BRIEF >>
Transcribe every line of the listing below without any deviation.

AVAILABLE RECORDS >>
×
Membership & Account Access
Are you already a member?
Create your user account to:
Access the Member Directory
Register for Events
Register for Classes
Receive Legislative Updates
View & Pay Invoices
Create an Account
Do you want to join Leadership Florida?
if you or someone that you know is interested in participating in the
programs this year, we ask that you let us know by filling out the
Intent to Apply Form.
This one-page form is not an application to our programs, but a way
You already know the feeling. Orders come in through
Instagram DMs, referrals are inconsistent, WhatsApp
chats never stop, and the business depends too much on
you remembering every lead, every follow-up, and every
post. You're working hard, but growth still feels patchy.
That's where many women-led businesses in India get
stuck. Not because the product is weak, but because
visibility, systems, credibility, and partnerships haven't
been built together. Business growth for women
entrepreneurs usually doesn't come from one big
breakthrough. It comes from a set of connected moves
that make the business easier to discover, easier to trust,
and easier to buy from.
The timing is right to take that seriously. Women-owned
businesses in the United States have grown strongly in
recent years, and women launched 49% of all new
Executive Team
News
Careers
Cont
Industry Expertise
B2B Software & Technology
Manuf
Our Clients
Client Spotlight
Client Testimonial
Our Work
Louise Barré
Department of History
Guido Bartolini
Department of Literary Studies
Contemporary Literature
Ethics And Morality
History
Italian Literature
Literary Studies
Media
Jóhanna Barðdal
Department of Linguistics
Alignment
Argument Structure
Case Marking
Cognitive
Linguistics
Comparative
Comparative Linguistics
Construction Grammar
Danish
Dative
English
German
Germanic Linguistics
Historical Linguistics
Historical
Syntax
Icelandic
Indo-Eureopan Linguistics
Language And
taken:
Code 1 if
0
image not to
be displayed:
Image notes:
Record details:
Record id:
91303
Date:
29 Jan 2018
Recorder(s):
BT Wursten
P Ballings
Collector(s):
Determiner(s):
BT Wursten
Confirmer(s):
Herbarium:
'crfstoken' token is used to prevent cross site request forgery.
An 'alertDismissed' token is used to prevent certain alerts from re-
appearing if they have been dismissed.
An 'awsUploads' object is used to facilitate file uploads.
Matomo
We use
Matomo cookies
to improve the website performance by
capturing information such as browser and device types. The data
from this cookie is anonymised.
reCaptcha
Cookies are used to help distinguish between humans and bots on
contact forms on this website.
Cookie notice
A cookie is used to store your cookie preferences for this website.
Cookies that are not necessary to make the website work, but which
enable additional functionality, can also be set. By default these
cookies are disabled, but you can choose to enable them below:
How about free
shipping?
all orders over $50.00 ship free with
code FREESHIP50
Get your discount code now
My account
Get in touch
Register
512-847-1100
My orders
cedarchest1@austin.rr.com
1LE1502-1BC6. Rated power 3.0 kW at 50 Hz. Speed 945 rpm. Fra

RESPONSE TO THIS TASK >>
×
Membership & Account Access
Are you already a member?
Create your user account to:
Access the Member Directory
Register for Events
Register for Classes
Receive Legislative Updates
View & Pay Invoices
Create an Account
Do you want to join Leadership Florida?
if you or someone that you know is interested in participating in the
programs this year, we ask that you let us know by filling out the
Intent to Apply Form.
This one-page form is not an application to our programs, but a way
You already know the feeling. Orders come in through
Instagram DMs, referrals are inconsistent, WhatsApp
chats never stop, and the business depends too much on
you remembering every lead, every follow-up, and every
post. You're working hard, but growth still feels patchy.
That's where many women-led businesses in India get
stuck. Not because the product is weak, but because
visibility, systems, credibility, and partnerships haven't
been built together. Business growth for women
entrepreneurs usually doesn't come from one big
breakthrough. It comes from a set of connected moves
that make the business easier to discover, easier to trust,
and easier to buy from.
The timing is right to take that seriously. Women-owned
businesses in the United States have grown strongly in
recent years, and women launched 49% of all new
Executive Team
News
Careers
Cont
Industry Expertise
B2B Software & Technology
Manuf
Our Clients
Client Spotlight
Client Testimonial
Our Work
Louise Barré
Department of History
Guido Bartolini
Department of Literary Studies
Contemporary Literature
Ethics And Morality
History
Italian Literature
Literary Studies
Media
Jóhanna Barðdal
Department of Linguistics
Alignment
Argument Structure
Case Marking
Cognitive
Linguistics
Comparative
Comparative Linguistics
Construction Grammar
Danish
Dative
English
German
Germanic Linguistics
Historical Linguistics
Historical
Syntax
Icelandic
Indo-Eureopan Linguistics
Language And
taken:
Code 1 if
0
image not to
be displayed:
Image notes:
Record details:
Record id:
91303
Date:
29 Jan 2018
Recorder(s):
BT Wursten
P Ballings
Collector(s):
Determiner(s):
BT Wursten
Confirmer(s):
Herbarium:
'crfstoken' token is used to prevent cross site request forgery.
An 'alertDismissed' token is used to prevent certain alerts from re-
appearing if they have been dismissed.
An 'awsUploads' object is used to facilitate file uploads.
Matomo
We use
Matomo cookies
to improve the website performance by
capturing information such as browser and device types. The data
from this cookie is anonymised.
reCaptcha
Cookies are used to help distinguish between humans and bots on
contact forms on this website.
Cookie notice
A cookie is used to store your cookie preferences for this website.
Cookies that are not necessary to make the website work, but which
enable additional functionality, can also be set. By default these
cookies are disabled, but you can choose to enable them below:
How about free
shipping?
all orders over $50.00 ship free with
code FREESHIP50
Get your discount code now
My account
Get in touch
Register
512-847-1100
My orders
cedarchest1@austin.rr.com
1LE1502-1BC6. Rated power 3.0 kW at 50 Hz. Speed 945 rpm. Fra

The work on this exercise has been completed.